Le 15 mai dernier, Pierre Defourny, président du Tribunal de 1ère instance de Liège, annonçait aux magistrat(e)s, greffières et greffiers et membres du personnel de la deuxième plus importante juridiction de 1ère instance de Wallonie qu’il avait pris la décision de mettre son mandat anticipativement à disposition en application de l’article 259quater, §7, du code judiciaire, le délai de mise à disposition débutant, à sa demande et dans l’intérêt du service, au 1er juillet 2026.
L’information a très vite percolé et a causé la stupéfaction non seulement au sein du Tribunal lui-même mais aussi au sein du barreau et même du grand public, et les médias liégeois (le journal « La Meuse » et la télévision locale « Qu4tre » l’ont diffusée.
En effet, Pierre Defourny, fils du bâtonnier Jean-Marie Defourny, ancien président de l’O.B.F.G., n’est pas homme à s’effacer aux premières difficultés. Avocat pendant 25 ans puis juge au T.P.I. de Liège, puis conseiller à la Cour d’appel de Liège, il avait pris les rênes du Tribunal 7 ans exactement avant cette annonce fracassante et il est bien connu de toutes et tous pour son caractère courageux et volontariste.
L’article de La Meuse évoqué ci-avant rapporte qu’il est « découragé par les difficultés et les désillusions successives rencontrées … essentiellement dues au désintérêt voire au mépris du monde politique à l’égard du pouvoir judiciaire ».
Le président Defourny a expliqué dans un communiqué diffusé par la télévision locale « Qu4tre » qu’il est impossible de garantir un service adéquat au justiciable avec un cadre de magistrats et de greffe inchangé depuis 1975 et un personnel administratif dramatiquement incomplet. Et de préciser, concernant le personnel administratif, qu’il manque 40 % de l’effectif (en présence réelle, tenant compte des absences pour maladie) et, que, lorsque le Collège des cours et tribunaux insiste pour que les places vacantes soient publiées, l’administration finit par lui répondre qu’il n’existe pas de budget disponible pour d’éventuels engagements en 2026 !
On en viendrait à espérer de pouvoir engager dans le cadre de « flexi-jobs » ou de l’article 60 de la loi organique des CPAS mais il semble que cela soit impossible.
Magistrat(e)s surchargés, sous pression constante et qui finissent en burn-out, audiences qui ne peuvent se tenir faute de greffière ou greffier disponible, personnel incomplet et croulant sous le travail, ce qui occasionne également des maladies que l’on ne peut qualifier que de professionnelles et donc des absences complémentaires, le tableau est connu et noir. Cela finit inévitablement par créer des tensions voire des dissensions en interne, qui ont, sans doute, également contribué à ce départ anticipé.
Pour rappel, il n’y a pas si longtemps, la Première Présidente de la Cour d’appel de Liège conseillait par mail à tout le personnel judiciaire de se munir de son papier de toilette personnel car le budget destiné à en acquérir était épuisé. C’est dire…
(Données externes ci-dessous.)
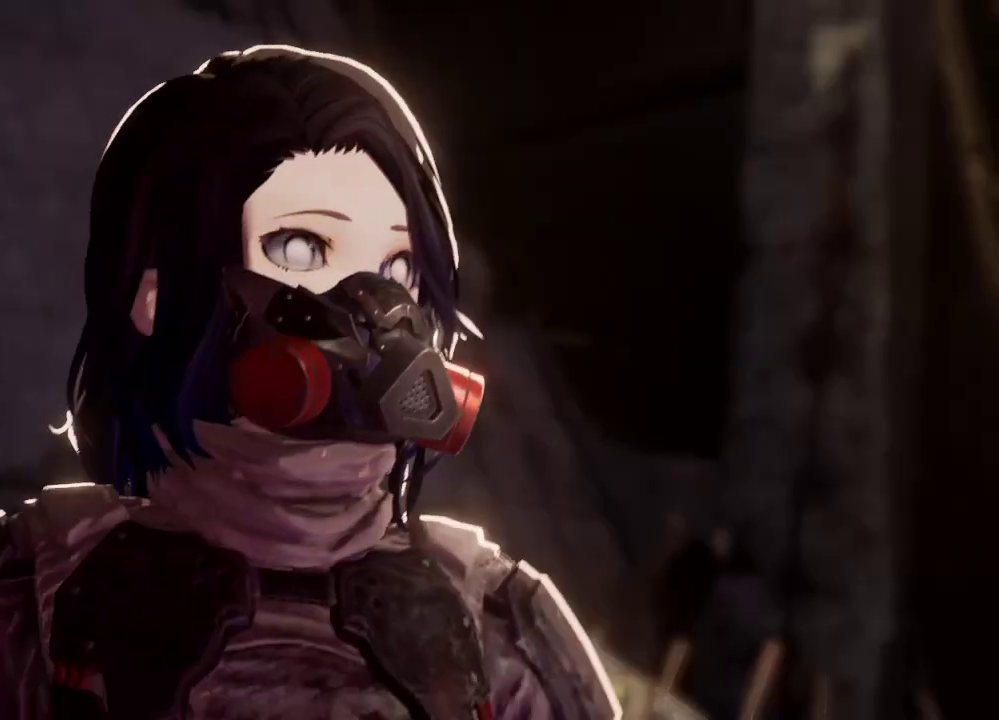
Gameplay with a controller (Xbox layout); each line is a JSON object with the inputs held at the frame after it (dt_ms = milliseconds from this image to that frame). "events" lists button and stick changes between this image and that frame as [ms after this image, input, new state], when the widget could be followed in between. Not read: DPAD_LEFT START.
{"dt_ms": 500, "buttons": [], "left_stick": "center", "right_stick": "center", "events": []}
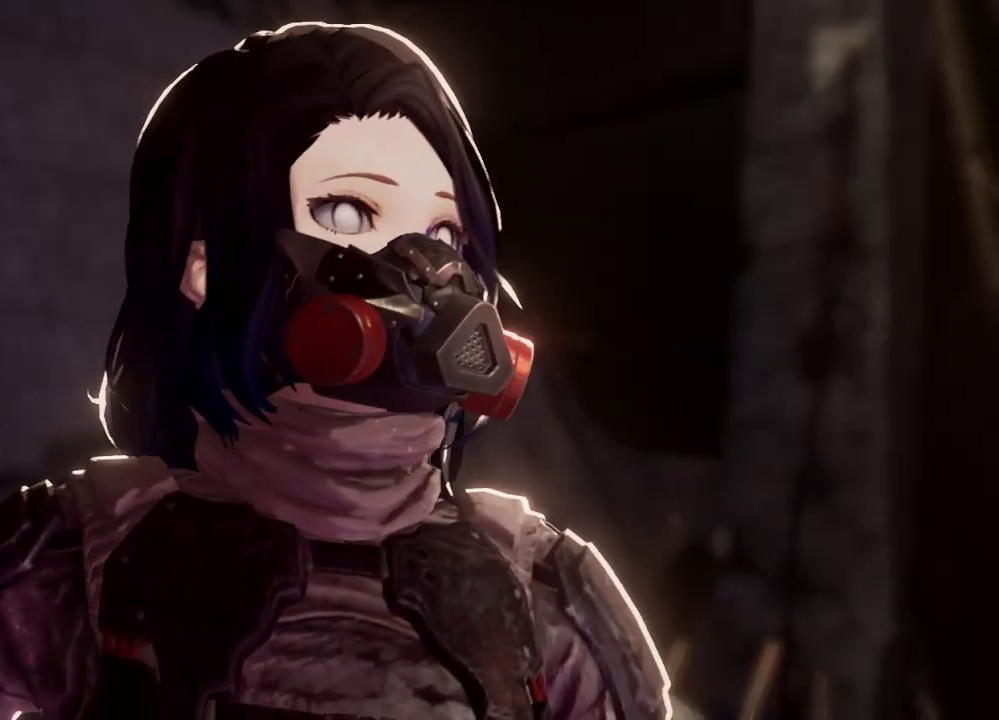
{"dt_ms": 500, "buttons": [], "left_stick": "center", "right_stick": "center", "events": []}
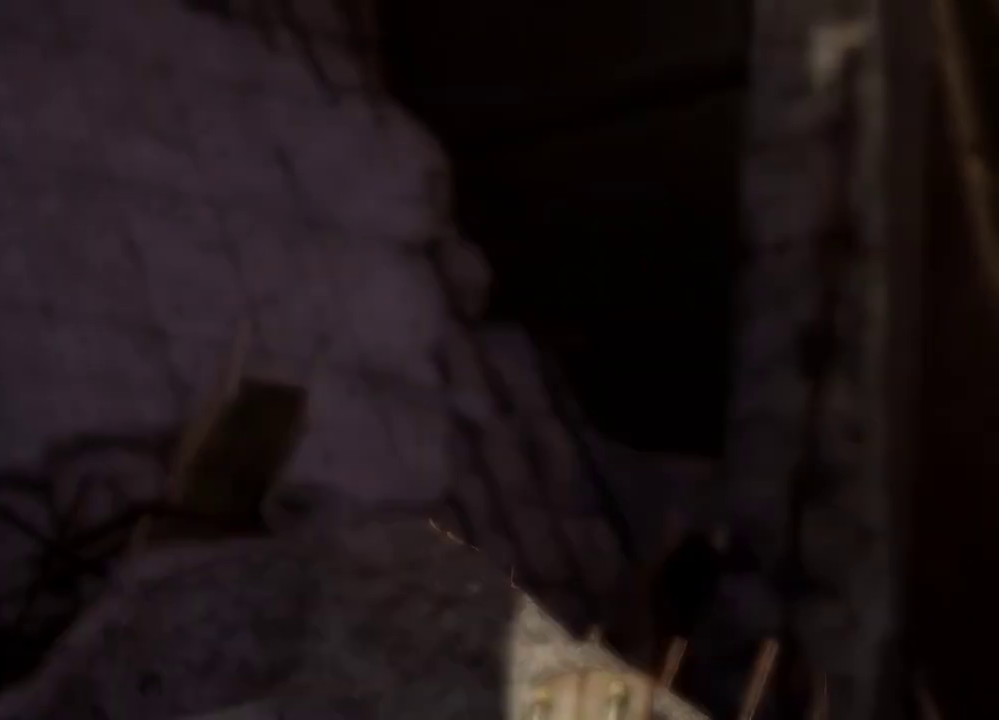
{"dt_ms": 500, "buttons": [], "left_stick": "center", "right_stick": "center", "events": []}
Comme je l’ai déjà écrit, à côté des violations flagrantes de l’état de droit et des attaques contre les droits fondamentaux que le barreau dénonce à chaque fois, le manque de moyens octroyés à la Justice est une attaque « au quotidien » contre l’état de droit et cela doit cesser !
J’ai le sentiment qu’en matière de droits et de justice tout va à vau-l’eau alors précisément que la demande de justice est sans cesse plus importante dans la société. Est-ce l’âge, les effets du dérèglement climatique qui me tapent sur le système ou la fatigue de la fin d’année judiciaire et de mandat ? Je ne le pense pas.
La Justice, ce n’est pas un service public comme les autres, c’est un des trois piliers de la démocratie et elle mérite un sort particulier, un plan de redressement et de financement réfléchi et construit, et pas de rares mesures au cas par cas qui ressemblent trop souvent à un emplâtre sur une jambe de bois.
Sans quoi, je crains que les démissions comme celle de Pierre Defourny se multiplient et que l’on connaisse une crise des vocations quand il s’agira de trouver de nouveaux candidats pour occuper les fonctions devenues vacantes.